* _The task_
Could you retype all of the data below exactly as given?

§

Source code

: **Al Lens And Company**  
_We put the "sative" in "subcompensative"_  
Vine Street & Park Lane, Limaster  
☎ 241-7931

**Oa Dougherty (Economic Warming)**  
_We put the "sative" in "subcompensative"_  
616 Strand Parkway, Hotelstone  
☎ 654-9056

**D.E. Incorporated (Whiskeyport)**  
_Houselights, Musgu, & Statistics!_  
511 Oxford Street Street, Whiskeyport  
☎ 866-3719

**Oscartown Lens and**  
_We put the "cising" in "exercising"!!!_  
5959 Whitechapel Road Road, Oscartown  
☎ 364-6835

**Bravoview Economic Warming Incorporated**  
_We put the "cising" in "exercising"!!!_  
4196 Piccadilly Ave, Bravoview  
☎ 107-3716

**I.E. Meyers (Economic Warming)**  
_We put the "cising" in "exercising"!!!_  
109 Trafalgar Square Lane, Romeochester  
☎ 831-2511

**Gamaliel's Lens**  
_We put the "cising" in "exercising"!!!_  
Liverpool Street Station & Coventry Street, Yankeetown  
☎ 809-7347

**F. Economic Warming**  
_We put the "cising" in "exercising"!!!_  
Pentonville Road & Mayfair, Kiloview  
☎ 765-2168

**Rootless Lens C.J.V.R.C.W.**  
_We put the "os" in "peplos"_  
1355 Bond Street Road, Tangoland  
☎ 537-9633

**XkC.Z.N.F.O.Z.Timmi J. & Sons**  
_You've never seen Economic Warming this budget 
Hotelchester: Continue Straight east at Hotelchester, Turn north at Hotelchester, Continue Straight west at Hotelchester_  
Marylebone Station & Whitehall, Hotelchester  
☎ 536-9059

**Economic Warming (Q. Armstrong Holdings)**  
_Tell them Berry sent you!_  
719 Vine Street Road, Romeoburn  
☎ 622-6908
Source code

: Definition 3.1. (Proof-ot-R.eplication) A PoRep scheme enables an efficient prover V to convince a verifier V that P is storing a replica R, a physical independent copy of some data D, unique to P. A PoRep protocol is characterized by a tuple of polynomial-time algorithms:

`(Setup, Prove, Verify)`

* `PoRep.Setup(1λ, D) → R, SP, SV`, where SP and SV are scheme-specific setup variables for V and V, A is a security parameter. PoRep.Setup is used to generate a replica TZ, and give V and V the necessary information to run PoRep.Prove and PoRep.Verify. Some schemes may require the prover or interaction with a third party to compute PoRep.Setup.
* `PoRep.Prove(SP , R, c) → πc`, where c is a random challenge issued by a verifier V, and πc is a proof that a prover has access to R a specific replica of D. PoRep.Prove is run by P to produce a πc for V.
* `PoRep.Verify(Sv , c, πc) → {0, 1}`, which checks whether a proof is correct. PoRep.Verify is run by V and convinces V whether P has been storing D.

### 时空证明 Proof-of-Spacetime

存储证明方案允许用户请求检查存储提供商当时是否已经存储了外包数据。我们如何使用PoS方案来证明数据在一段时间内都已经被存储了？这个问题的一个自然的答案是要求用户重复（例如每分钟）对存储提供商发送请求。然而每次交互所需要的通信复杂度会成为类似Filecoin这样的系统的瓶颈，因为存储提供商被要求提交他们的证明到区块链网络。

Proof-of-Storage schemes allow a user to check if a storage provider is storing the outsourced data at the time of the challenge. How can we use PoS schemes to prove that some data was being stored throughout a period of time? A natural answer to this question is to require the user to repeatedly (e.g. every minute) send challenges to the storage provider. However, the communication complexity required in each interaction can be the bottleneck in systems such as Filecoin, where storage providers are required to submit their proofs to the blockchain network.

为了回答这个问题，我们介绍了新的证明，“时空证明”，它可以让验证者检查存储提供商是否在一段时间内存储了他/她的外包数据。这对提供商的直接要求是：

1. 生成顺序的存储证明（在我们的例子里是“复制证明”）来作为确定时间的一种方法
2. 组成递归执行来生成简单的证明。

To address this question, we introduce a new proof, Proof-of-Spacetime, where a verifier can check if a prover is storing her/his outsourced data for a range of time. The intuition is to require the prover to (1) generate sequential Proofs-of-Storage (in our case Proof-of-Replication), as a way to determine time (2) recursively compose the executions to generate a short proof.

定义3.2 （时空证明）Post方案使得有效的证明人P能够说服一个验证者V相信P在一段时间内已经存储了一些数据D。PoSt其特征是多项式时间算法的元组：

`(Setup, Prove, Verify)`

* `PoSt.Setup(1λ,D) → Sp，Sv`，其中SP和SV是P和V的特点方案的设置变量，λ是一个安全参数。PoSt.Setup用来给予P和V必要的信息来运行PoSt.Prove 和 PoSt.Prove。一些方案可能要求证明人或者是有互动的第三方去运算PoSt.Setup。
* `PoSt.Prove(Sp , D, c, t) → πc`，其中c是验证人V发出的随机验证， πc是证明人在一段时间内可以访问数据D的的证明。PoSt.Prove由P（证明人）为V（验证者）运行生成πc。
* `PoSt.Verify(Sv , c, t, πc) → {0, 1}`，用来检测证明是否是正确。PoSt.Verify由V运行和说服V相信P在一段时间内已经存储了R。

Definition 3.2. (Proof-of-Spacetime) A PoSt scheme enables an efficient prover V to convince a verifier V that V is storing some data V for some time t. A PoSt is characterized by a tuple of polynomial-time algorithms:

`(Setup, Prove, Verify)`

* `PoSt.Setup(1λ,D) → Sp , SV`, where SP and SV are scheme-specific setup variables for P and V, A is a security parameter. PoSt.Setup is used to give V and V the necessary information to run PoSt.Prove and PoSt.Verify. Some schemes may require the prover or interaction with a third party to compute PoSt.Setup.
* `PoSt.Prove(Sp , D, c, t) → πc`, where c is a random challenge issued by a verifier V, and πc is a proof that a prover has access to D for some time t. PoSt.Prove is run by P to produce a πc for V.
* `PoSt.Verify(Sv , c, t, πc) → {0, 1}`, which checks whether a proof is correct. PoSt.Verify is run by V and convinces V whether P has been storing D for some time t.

§

* _Task output_
Source code

: **Al Lens And Company**  
_We put the "sative" in "subcompensative"_  
Vine Street & Park Lane, Limaster  
☎ 241-7931

**Oa Dougherty (Economic Warming)**  
_We put the "sative" in "subcompensative"_  
616 Strand Parkway, Hotelstone  
☎ 654-9056

**D.E. Incorporated (Whiskeyport)**  
_Houselights, Musgu, & Statistics!_  
511 Oxford Street Street, Whiskeyport  
☎ 866-3719

**Oscartown Lens and**  
_We put the "cising" in "exercising"!!!_  
5959 Whitechapel Road Road, Oscartown  
☎ 364-6835

**Bravoview Economic Warming Incorporated**  
_We put the "cising" in "exercising"!!!_  
4196 Piccadilly Ave, Bravoview  
☎ 107-3716

**I.E. Meyers (Economic Warming)**  
_We put the "cising" in "exercising"!!!_  
109 Trafalgar Square Lane, Romeochester  
☎ 831-2511

**Gamaliel's Lens**  
_We put the "cising" in "exercising"!!!_  
Liverpool Street Station & Coventry Street, Yankeetown  
☎ 809-7347

**F. Economic Warming**  
_We put the "cising" in "exercising"!!!_  
Pentonville Road & Mayfair, Kiloview  
☎ 765-2168

**Rootless Lens C.J.V.R.C.W.**  
_We put the "os" in "peplos"_  
1355 Bond Street Road, Tangoland  
☎ 537-9633

**XkC.Z.N.F.O.Z.Timmi J. & Sons**  
_You've never seen Economic Warming this budget 
Hotelchester: Continue Straight east at Hotelchester, Turn north at Hotelchester, Continue Straight west at Hotelchester_  
Marylebone Station & Whitehall, Hotelchester  
☎ 536-9059

**Economic Warming (Q. Armstrong Holdings)**  
_Tell them Berry sent you!_  
719 Vine Street Road, Romeoburn  
☎ 622-6908
Source code

: Definition 3.1. (Proof-ot-R.eplication) A PoRep scheme enables an efficient prover V to convince a verifier V that P is storing a replica R, a physical independent copy of some data D, unique to P. A PoRep protocol is characterized by a tuple of polynomial-time algorithms:

`(Setup, Prove, Verify)`

* `PoRep.Setup(1λ, D) → R, SP, SV`, where SP and SV are scheme-specific setup variables for V and V, A is a security parameter. PoRep.Setup is used to generate a replica TZ, and give V and V the necessary information to run PoRep.Prove and PoRep.Verify. Some schemes may require the prover or interaction with a third party to compute PoRep.Setup.
* `PoRep.Prove(SP , R, c) → πc`, where c is a random challenge issued by a verifier V, and πc is a proof that a prover has access to R a specific replica of D. PoRep.Prove is run by P to produce a πc for V.
* `PoRep.Verify(Sv , c, πc) → {0, 1}`, which checks whether a proof is correct. PoRep.Verify is run by V and convinces V whether P has been storing D.

### 时空证明 Proof-of-Spacetime

存储证明方案允许用户请求检查存储提供商当时是否已经存储了外包数据。我们如何使用PoS方案来证明数据在一段时间内都已经被存储了？这个问题的一个自然的答案是要求用户重复（例如每分钟）对存储提供商发送请求。然而每次交互所需要的通信复杂度会成为类似Filecoin这样的系统的瓶颈，因为存储提供商被要求提交他们的证明到区块链网络。

Proof-of-Storage schemes allow a user to check if a storage provider is storing the outsourced data at the time of the challenge. How can we use PoS schemes to prove that some data was being stored throughout a period of time? A natural answer to this question is to require the user to repeatedly (e.g. every minute) send challenges to the storage provider. However, the communication complexity required in each interaction can be the bottleneck in systems such as Filecoin, where storage providers are required to submit their proofs to the blockchain network.

为了回答这个问题，我们介绍了新的证明，“时空证明”，它可以让验证者检查存储提供商是否在一段时间内存储了他/她的外包数据。这对提供商的直接要求是：

1. 生成顺序的存储证明（在我们的例子里是“复制证明”）来作为确定时间的一种方法
2. 组成递归执行来生成简单的证明。

To address this question, we introduce a new proof, Proof-of-Spacetime, where a verifier can check if a prover is storing her/his outsourced data for a range of time. The intuition is to require the prover to (1) generate sequential Proofs-of-Storage (in our case Proof-of-Replication), as a way to determine time (2) recursively compose the executions to generate a short proof.

定义3.2 （时空证明）Post方案使得有效的证明人P能够说服一个验证者V相信P在一段时间内已经存储了一些数据D。PoSt其特征是多项式时间算法的元组：

`(Setup, Prove, Verify)`

* `PoSt.Setup(1λ,D) → Sp，Sv`，其中SP和SV是P和V的特点方案的设置变量，λ是一个安全参数。PoSt.Setup用来给予P和V必要的信息来运行PoSt.Prove 和 PoSt.Prove。一些方案可能要求证明人或者是有互动的第三方去运算PoSt.Setup。
* `PoSt.Prove(Sp , D, c, t) → πc`，其中c是验证人V发出的随机验证， πc是证明人在一段时间内可以访问数据D的的证明。PoSt.Prove由P（证明人）为V（验证者）运行生成πc。
* `PoSt.Verify(Sv , c, t, πc) → {0, 1}`，用来检测证明是否是正确。PoSt.Verify由V运行和说服V相信P在一段时间内已经存储了R。

Definition 3.2. (Proof-of-Spacetime) A PoSt scheme enables an efficient prover V to convince a verifier V that V is storing some data V for some time t. A PoSt is characterized by a tuple of polynomial-time algorithms:

`(Setup, Prove, Verify)`

* `PoSt.Setup(1λ,D) → Sp , SV`, where SP and SV are scheme-specific setup variables for P and V, A is a security parameter. PoSt.Setup is used to give V and V the necessary information to run PoSt.Prove and PoSt.Verify. Some schemes may require the prover or interaction with a third party to compute PoSt.Setup.
* `PoSt.Prove(Sp , D, c, t) → πc`, where c is a random challenge issued by a verifier V, and πc is a proof that a prover has access to D for some time t. PoSt.Prove is run by P to produce a πc for V.
* `PoSt.Verify(Sv , c, t, πc) → {0, 1}`, which checks whether a proof is correct. PoSt.Verify is run by V and convinces V whether P has been storing D for some time t.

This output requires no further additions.